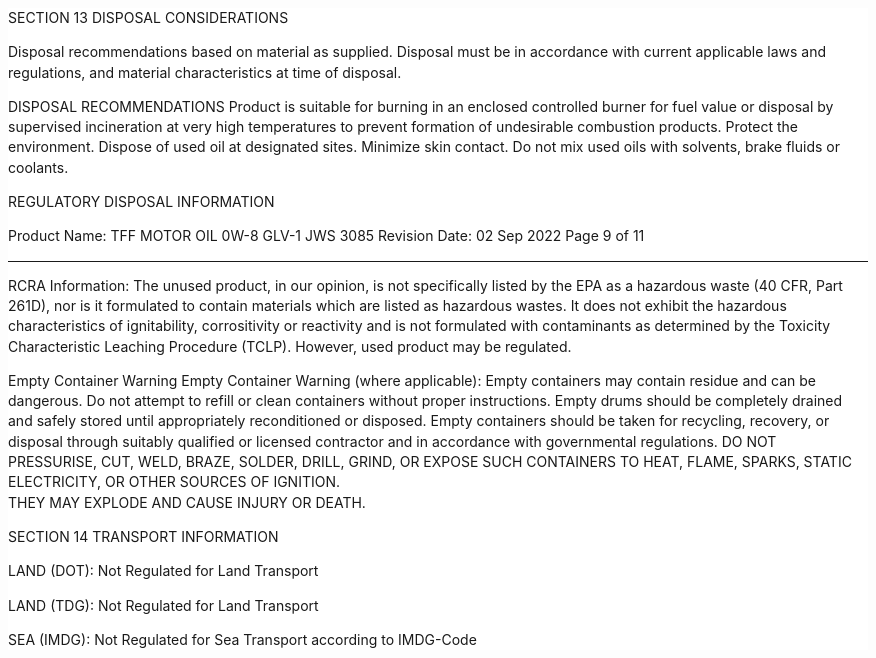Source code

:  
 SECTION 13 
 DISPOSAL CONSIDERATIONS 
  
Disposal recommendations based on material as supplied.  Disposal must be in accordance with current applicable 
laws and regulations, and material characteristics at time of disposal.  
 
 
DISPOSAL RECOMMENDATIONS 
 Product is suitable for burning in an enclosed controlled burner for fuel value or disposal by supervised 
incineration at very high temperatures to prevent formation of undesirable combustion products. Protect the 
environment. Dispose of used oil at designated sites. Minimize skin contact. Do not mix used oils with solvents, 
brake fluids or coolants.  
  
REGULATORY DISPOSAL INFORMATION 
 
 Product Name:   TFF MOTOR OIL 0W-8 GLV-1 JWS 3085 
 Revision Date:  02 Sep 2022 
 Page 9 of 11  
 
______________________________________________________________________________________________________________________
 RCRA Information: The unused product, in our opinion, is not specifically listed by the EPA as a hazardous 
waste (40 CFR, Part 261D), nor is it formulated to contain materials which are listed as hazardous wastes.  It 
does not exhibit the hazardous characteristics of ignitability, corrositivity or reactivity and is not formulated with 
contaminants as determined by the Toxicity Characteristic Leaching Procedure (TCLP).  However, used 
product may be regulated. 
 
 Empty Container Warning Empty Container Warning (where applicable):  Empty containers may contain residue 
and can be dangerous.  Do not attempt to refill or clean containers without proper instructions.  Empty drums should 
be completely drained and safely stored until appropriately reconditioned or disposed.  Empty containers should be 
taken for recycling, recovery, or disposal through suitably qualified or licensed contractor and in accordance with 
governmental regulations.  DO NOT PRESSURISE, CUT, WELD, BRAZE, SOLDER, DRILL, GRIND, OR EXPOSE 
SUCH CONTAINERS TO HEAT, FLAME, SPARKS, STATIC ELECTRICITY, OR OTHER SOURCES OF IGNITION.  
THEY MAY EXPLODE AND CAUSE INJURY OR DEATH. 
 
 SECTION 14 
 TRANSPORT INFORMATION 
 
LAND (DOT):   Not Regulated for Land Transport 
          
         
 
LAND (TDG):   Not Regulated for Land Transport 
        
 
 
SEA (IMDG):   Not Regulated for Sea Transport according to IMDG-Code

━━━━━━━━

= ACTIVITY =
Everything from the line containing "THEY MAY EXPLODE AND CAUSE INJURY OR DEATH." through the last line above should be set down exactly; include no other lines.

= OUTPUT FOR THIS TASK =
THEY MAY EXPLODE AND CAUSE INJURY OR DEATH. 
 
 SECTION 14 
 TRANSPORT INFORMATION 
 
LAND (DOT):   Not Regulated for Land Transport 
          
         
 
LAND (TDG):   Not Regulated for Land Transport 
        
 
 
SEA (IMDG):   Not Regulated for Sea Transport according to IMDG-Code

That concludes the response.